Arrête, Mélitta, qui cours dans ton matin
Et dont le pied nerveux foule l’herbe et le thym
Plus prompt qu’aux jours de l’août la rouge sauterelle.
Crois-tu que dans sa fleur la rose est éternelle
Et que le bras poli dont l’anse sur ton front
Maintient par sa fantaisie un brin de liseron
Conservera sa nacre où vit l’ardeur des veines ?
Que fais-tu dès l’aurore à couper des verveines, (…)

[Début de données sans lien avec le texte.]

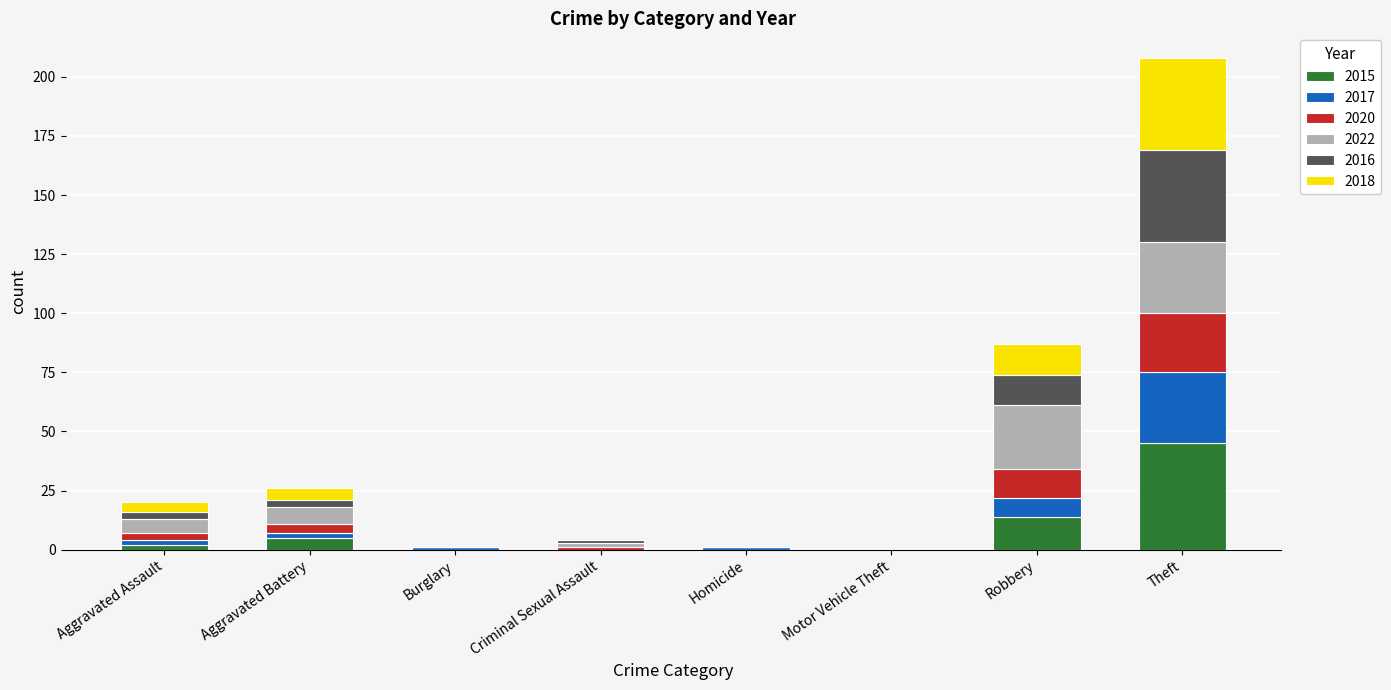

How many data points does each series have?

8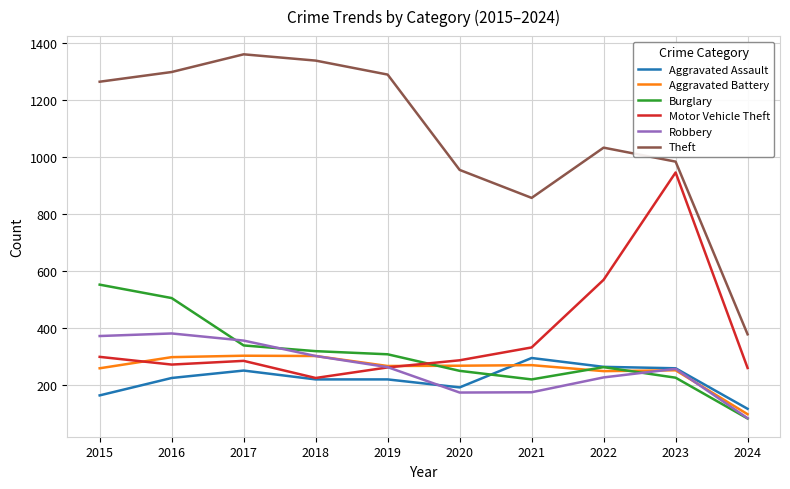

What is the difference between the Theft values at 2020 and 2016?

343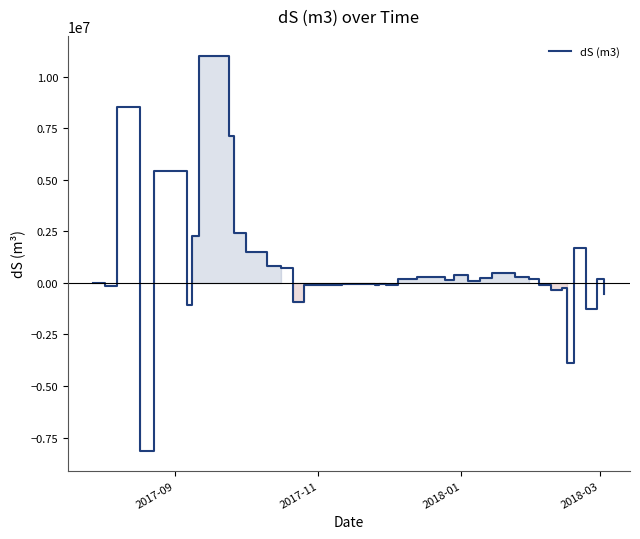

What is the smallest value displayed?

-8145132.6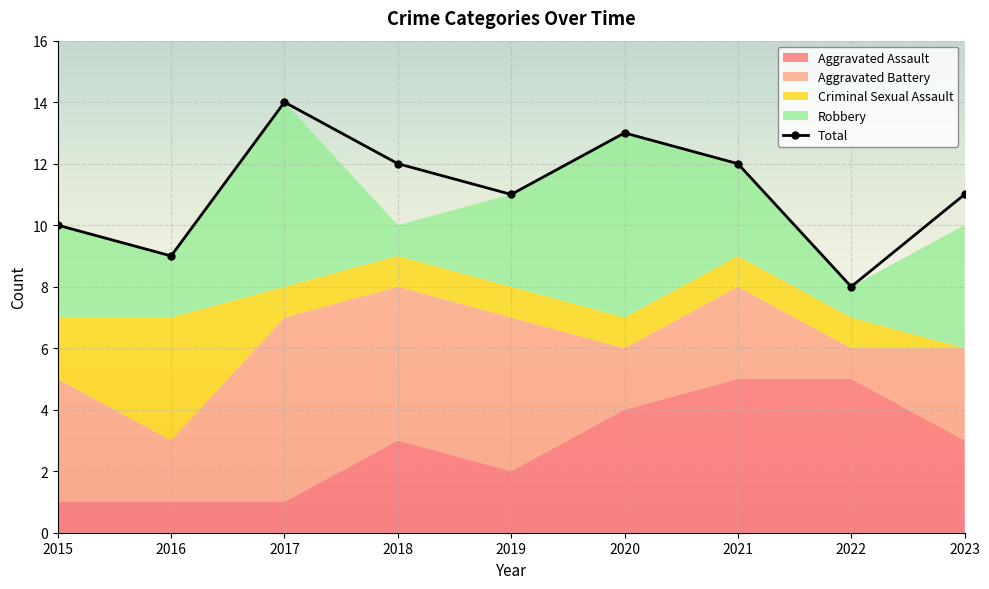

Approximately how many times larger is the value at 2015 compared to 2023?

0.9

Ne m’as-tu jamais vue au détour d’un chemin
Compter les osselets clapotants de mes mains
Dans un rire infini qui monte jusqu’aux tempes ? (…)
Touche mon grand squelette et sens comme il est froid,
Sonde mes yeux de nuit dans le trou des orbites,
Vois mon crâne évidé que râpent les termites,
Mon livide thorax où l’horreur se fait jour ;
Vois ce bassin osseux qui balança l’amour.
J’eus des chairs comme toi, des seins, un cœur avide,
Et je branle sur pied ainsi qu’un chaume vide.
Folâtre Mélitta qui cours dans ton matin,
Ni les baisers du sang âpres comme le thym,
Ni l’extase de l’âme où la tendresse pleure,
Ni l’été ni l’espoir ne retardent mon heure.
Je viens te rappeler la dette du tombeau,
Arrête : ton squelette est sculpté sous ta peau.